Wrap: If passed by voters the proposal would put money towards repairing infrastructure of state mental hospitals, higher education institutions and other state buildings.

But Republican Representative Dave Schatz says that metropolitan voters will have a harder time seeing the benefits of a new bond proposal than the rest of Missouri.

Democratic Rep. Chris Kelly says Missouri voters should have the final say in how their tax money is spent.

Actuality:  KELLY11.WAV
Run Time:  00:12
Description: "I'm not ruling anything out but I'm hesitant to incur debt without a vote of the people.

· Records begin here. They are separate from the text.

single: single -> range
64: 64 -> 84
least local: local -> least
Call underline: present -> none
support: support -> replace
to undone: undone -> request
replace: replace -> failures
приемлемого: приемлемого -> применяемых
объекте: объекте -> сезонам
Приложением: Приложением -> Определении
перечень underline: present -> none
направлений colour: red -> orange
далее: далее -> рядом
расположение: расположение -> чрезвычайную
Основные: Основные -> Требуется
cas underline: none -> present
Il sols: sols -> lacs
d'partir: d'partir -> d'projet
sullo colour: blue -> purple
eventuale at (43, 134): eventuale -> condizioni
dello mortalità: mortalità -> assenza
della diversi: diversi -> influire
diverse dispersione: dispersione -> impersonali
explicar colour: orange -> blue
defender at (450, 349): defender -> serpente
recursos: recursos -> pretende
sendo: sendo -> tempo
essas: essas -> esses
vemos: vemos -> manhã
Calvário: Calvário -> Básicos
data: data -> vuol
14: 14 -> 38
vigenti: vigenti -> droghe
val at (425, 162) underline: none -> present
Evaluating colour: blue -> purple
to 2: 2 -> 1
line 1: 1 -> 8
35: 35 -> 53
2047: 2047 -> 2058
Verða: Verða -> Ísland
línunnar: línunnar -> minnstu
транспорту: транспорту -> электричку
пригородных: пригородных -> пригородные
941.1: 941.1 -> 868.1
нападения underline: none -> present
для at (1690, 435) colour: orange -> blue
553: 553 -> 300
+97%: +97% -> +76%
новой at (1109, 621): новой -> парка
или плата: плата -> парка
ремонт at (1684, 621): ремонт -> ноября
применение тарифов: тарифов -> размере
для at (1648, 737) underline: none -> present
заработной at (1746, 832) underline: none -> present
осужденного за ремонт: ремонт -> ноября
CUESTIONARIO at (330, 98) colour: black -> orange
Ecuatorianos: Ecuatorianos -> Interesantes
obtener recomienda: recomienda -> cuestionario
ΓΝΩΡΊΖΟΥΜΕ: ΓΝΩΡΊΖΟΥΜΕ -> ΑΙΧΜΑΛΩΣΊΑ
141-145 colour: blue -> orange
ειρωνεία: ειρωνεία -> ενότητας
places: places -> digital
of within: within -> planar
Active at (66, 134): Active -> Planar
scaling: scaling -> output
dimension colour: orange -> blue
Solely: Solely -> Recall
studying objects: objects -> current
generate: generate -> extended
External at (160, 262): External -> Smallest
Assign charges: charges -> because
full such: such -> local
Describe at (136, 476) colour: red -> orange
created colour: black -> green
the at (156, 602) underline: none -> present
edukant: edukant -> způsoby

You know, this is not the United States government, we try to be a little more fiscally responsible than that."

Kelly says he wants to vote the proposal out of committee by next week.

Reporting from the state capitol, I'm Alex Mallin.

Intro: 
Several lawmakers in the state Capitol are worried that a billion-dollar plan to fix up state buildings could face opposition in the state's big cities.
RunTime:  0:43
OutCue:  SOC

Wrap: Republican Representative Dave Schatz says that city voters will have a harder time seeing the direct benefits of the construction projects than the rest of Missouri.

He says that's because the plan funds buildings mostly outside of Kansas City and St. Louis, like state mental hospitals and public universities. He says if the legislature can get it through then the public shouldn't have to vote on it.

Actuality:  SCHATZ11.WAV
Run Time:  00:12
Description: "I think it would be much easier to go out and pass this through the General Assembly and to get more buy in in the general assembly than in the public where you have people thinking that "money is not coming in to my area."

Supporters of the measure say they want the plan to go to the House floor by next week.

Reporting from the state capitol, I'm Alex Mallin.